> [WHAT THE TASK REQUIRES]
Reproduce every entry exactly as shown.

[MATERIAL SUPPLIED Boundary: Start]

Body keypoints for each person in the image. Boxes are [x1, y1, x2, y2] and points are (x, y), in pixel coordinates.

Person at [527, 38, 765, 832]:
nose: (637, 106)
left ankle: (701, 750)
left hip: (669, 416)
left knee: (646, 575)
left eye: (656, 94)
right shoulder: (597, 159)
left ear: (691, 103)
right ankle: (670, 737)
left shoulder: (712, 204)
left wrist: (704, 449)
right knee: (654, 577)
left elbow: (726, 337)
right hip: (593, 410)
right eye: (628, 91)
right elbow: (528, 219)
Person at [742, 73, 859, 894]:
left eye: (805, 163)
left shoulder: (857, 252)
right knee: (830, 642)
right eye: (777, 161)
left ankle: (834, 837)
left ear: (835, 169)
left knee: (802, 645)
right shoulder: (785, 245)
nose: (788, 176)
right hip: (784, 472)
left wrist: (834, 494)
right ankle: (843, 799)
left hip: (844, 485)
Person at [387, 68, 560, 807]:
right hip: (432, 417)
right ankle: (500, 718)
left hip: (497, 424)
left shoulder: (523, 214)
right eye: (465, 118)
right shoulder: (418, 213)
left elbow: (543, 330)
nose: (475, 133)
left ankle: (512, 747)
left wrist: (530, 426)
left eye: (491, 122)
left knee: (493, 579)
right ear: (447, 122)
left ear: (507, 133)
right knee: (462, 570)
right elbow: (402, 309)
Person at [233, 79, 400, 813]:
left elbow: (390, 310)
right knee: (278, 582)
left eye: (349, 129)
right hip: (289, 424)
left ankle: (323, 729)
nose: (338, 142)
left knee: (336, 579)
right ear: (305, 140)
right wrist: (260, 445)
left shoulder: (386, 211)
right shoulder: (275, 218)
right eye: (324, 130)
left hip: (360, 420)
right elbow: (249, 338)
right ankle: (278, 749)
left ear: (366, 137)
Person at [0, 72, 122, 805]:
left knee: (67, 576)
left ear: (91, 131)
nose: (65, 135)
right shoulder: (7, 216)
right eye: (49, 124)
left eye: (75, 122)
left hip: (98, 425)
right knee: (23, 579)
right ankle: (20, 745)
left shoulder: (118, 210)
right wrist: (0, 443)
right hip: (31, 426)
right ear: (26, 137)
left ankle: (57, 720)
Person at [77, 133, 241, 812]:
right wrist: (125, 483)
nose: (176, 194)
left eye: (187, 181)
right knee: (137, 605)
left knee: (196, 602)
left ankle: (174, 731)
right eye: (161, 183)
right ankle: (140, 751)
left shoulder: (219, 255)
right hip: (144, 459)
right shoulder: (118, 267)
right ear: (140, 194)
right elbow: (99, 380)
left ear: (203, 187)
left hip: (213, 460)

[MATERIAL SUPPLIED Boundary: End]

> [PROBLEM SOLUTION]
Body keypoints for each person in the image. Boxes are [x1, y1, x2, y2] and points are (x, y), in pixel coordinates.

Person at [527, 38, 765, 832]:
nose: (637, 106)
left ankle: (701, 750)
left hip: (669, 416)
left knee: (646, 575)
left eye: (656, 94)
right shoulder: (597, 159)
left ear: (691, 103)
right ankle: (670, 737)
left shoulder: (712, 204)
left wrist: (704, 449)
right knee: (654, 577)
left elbow: (726, 337)
right hip: (593, 410)
right eye: (628, 91)
right elbow: (528, 219)
Person at [742, 73, 859, 894]:
left eye: (805, 163)
left shoulder: (857, 252)
right knee: (830, 642)
right eye: (777, 161)
left ankle: (834, 837)
left ear: (835, 169)
left knee: (802, 645)
right shoulder: (785, 245)
nose: (788, 176)
right hip: (784, 472)
left wrist: (834, 494)
right ankle: (843, 799)
left hip: (844, 485)
Person at [387, 68, 560, 807]:
right hip: (432, 417)
right ankle: (500, 718)
left hip: (497, 424)
left shoulder: (523, 214)
right eye: (465, 118)
right shoulder: (418, 213)
left elbow: (543, 330)
nose: (475, 133)
left ankle: (512, 747)
left wrist: (530, 426)
left eye: (491, 122)
left knee: (493, 579)
right ear: (447, 122)
left ear: (507, 133)
right knee: (462, 570)
right elbow: (402, 309)
Person at [233, 79, 400, 813]:
left elbow: (390, 310)
right knee: (278, 582)
left eye: (349, 129)
right hip: (289, 424)
left ankle: (323, 729)
nose: (338, 142)
left knee: (336, 579)
right ear: (305, 140)
right wrist: (260, 445)
left shoulder: (386, 211)
right shoulder: (275, 218)
right eye: (324, 130)
left hip: (360, 420)
right elbow: (249, 338)
right ankle: (278, 749)
left ear: (366, 137)
Person at [0, 72, 122, 805]:
left knee: (67, 576)
left ear: (91, 131)
nose: (65, 135)
right shoulder: (7, 216)
right eye: (49, 124)
left eye: (75, 122)
left hip: (98, 425)
right knee: (23, 579)
right ankle: (20, 745)
left shoulder: (118, 210)
right wrist: (0, 443)
right hip: (31, 426)
right ear: (26, 137)
left ankle: (57, 720)
Person at [77, 133, 241, 812]:
right wrist: (125, 483)
nose: (176, 194)
left eye: (187, 181)
right knee: (137, 605)
left knee: (196, 602)
left ankle: (174, 731)
right eye: (161, 183)
right ankle: (140, 751)
left shoulder: (219, 255)
right hip: (144, 459)
right shoulder: (118, 267)
right ear: (140, 194)
right elbow: (99, 380)
left ear: (203, 187)
left hip: (213, 460)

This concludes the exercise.